Tennis Industry magazine


Club Tennis at Its Finest

A recreational tennis junkie says the sport is the “great equalizer.”

By Jeff Lewis

“Can I speak with the doctor?” I asked over the phone. “He’s with a patient at the moment and will probably be tied up for the rest of the afternoon,” the administrative assistant replied. “Is this an emergency?”

“Oh no,” I answered. “I only wanted to see if he could play tennis later today.”

“Hold on,” she responded quickly. “He’ll be right with you.”

Such is the power of tennis at the recreational level, which often makes for strange bedfellows. It’s not uncommon to see a surgeon competing against a pipe fitter or a professor of economics exchanging fierce rallies with a receptionist at the local school.

The courts are an equal opportunity employer, per se, and do not discriminate against anyone. In essence, it’s part of the beauty of the sport. No one cares where you work, just whether or not you can lob effectively or hit a backhand down the line. While there are those who may feel uncomfortable mingling with society’s upper class at a country-club cocktail party or discussing opera at a theater fundraiser, competition on the courts brings people closer together.

In fact, tennis can be considered the “great equalizer.” Once that first ball is served, all social inhibitions vanish quickly and no one, not even a former governor (in one club’s case), is exempt from a little good-natured teasing should they dink a volley.

Of course, elite tennis clubs with prohibitive membership dues and excessive court fees tend to perpetuate the notion that the sport is beyond the reach of middle-class America. However, outdoor facilities such as my club, the Scranton (Pa.) Tennis Club, do everything within their power to ensure that this great activity is accessible to virtually anyone who has the desire to pick up a racquet and hit a ball over a net.

Although somewhat unique in its operational structure, the Scranton Tennis Club embodies what tennis is — or should be — all about. As a nonprofit entity, the club is not bent on making a large profit margin. On the contrary, the club exists on a shoestring budget and seeks only to keep its head above water each year.

With modest dues (an adult membership costs $280) and no court fees, the club’s laid-back policy has kept it solvent for more than 75 years, and has attracted rock ‘n’ roll band members and even the aforementioned former governor. Club members appreciate the reasonable fees and do their part to keep costs to a minimum by helping the one-man grounds crew/tennis pro sweep the Har-Tru courts and dust off the lines.

During the tennis boom of the 1970s, the club actually capped its membership at 220 to ensure plenty of court time for its active members. However, as activities such as golf grew in popularity, tennis clubs around the country began to see a drastic decline in membership. The Scranton Tennis Club was no exception and faced some pretty lean years of empty courts.
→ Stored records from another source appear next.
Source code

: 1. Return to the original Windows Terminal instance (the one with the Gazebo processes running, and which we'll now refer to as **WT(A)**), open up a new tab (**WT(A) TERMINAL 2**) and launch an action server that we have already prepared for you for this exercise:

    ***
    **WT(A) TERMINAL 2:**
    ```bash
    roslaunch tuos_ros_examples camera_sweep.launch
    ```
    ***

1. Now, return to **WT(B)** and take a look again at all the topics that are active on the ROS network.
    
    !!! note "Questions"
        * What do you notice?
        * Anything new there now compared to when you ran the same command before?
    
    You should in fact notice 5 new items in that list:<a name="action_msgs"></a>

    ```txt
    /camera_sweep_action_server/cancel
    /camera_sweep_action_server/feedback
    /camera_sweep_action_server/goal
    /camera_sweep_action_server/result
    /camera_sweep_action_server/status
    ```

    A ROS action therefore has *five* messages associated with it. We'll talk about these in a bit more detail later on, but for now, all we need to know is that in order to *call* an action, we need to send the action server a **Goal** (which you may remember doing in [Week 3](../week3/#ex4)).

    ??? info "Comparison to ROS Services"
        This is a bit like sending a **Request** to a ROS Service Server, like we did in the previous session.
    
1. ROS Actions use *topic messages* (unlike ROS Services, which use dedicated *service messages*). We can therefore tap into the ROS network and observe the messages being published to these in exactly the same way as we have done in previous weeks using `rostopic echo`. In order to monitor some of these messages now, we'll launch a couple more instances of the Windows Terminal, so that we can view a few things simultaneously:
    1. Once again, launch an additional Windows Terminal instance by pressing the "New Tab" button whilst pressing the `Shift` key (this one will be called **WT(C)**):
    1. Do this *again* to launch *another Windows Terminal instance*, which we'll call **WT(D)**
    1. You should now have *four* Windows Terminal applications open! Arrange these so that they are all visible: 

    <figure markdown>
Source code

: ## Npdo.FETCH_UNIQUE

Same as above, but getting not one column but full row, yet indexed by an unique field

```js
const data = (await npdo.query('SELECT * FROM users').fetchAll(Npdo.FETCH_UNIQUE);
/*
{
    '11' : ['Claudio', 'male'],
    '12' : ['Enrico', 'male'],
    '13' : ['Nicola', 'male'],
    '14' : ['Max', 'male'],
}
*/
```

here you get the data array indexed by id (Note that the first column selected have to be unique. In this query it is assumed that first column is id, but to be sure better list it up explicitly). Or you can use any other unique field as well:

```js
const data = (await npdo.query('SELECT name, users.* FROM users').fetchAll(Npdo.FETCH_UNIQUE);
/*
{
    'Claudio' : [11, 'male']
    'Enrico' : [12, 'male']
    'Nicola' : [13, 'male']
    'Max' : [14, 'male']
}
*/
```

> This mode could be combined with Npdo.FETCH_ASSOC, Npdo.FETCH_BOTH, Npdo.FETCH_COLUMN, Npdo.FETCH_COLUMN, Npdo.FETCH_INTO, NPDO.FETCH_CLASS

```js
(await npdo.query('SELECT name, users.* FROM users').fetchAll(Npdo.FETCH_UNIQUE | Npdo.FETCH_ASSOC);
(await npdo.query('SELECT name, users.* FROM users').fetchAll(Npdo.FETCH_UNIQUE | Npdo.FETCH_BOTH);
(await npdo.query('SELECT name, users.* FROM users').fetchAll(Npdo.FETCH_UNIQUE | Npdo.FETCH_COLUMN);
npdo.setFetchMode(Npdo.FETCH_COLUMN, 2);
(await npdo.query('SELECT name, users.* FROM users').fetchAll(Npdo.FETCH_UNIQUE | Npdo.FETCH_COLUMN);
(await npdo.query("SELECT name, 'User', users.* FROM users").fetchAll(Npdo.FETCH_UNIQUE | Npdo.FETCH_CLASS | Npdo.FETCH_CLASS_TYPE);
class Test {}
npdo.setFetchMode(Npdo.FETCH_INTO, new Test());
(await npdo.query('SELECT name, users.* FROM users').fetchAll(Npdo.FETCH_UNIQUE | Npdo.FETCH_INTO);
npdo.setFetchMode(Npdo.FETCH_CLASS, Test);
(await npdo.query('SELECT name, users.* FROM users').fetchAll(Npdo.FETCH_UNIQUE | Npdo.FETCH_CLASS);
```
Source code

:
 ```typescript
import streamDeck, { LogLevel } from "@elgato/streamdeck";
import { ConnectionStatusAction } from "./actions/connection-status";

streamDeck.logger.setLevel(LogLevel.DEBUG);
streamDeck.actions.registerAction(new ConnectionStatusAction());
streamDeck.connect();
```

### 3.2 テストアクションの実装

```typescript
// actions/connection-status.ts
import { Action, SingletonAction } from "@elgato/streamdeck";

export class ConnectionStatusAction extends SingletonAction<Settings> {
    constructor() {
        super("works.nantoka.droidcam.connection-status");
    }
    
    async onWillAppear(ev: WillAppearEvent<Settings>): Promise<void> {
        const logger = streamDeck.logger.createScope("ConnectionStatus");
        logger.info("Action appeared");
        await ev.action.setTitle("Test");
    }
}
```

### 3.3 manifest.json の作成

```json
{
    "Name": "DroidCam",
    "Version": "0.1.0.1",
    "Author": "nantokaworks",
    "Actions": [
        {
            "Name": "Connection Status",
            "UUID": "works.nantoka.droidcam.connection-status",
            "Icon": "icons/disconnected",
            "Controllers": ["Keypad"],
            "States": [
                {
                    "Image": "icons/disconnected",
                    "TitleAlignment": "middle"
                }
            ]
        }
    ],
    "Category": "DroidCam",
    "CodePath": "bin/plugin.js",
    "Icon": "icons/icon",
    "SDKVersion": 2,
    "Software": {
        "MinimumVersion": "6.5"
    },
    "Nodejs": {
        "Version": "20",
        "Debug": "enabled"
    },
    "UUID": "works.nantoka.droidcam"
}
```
Thanks to innovative marketing strategies, such as the creation of nighttime leagues for all levels of play along with a free instructional clinic each week, the club has rebounded nicely and now is eerily reminiscent of the “good old days.” As you drive into the club you immediately notice a parking lot full of cars, with the latest model BMW parked next to a Ford Focus with rust on its underbelly.

The porch, which serves as the gathering point for members to match up for singles, doubles and mixed doubles, is usually filled on weekends with people from all backgrounds who discuss everything from politics to poetry to plumbing. Here, everyone’s on a first-name basis.

Recently a retired ENT physician was engaged in a heated debate with a high-school English teacher over the best way to rid a backyard of pesky groundhogs. A patent attorney chimed in with her opinion, as did the private airline pilot, but ultimately it was the pest-control specialist who had the final say.

A veteran 4.5 club player, Jeff Lewis was also a successful high school tennis coach for many years. He continues to play regularly and writes frequently about his favorite sport for a variety of magazines and newspapers.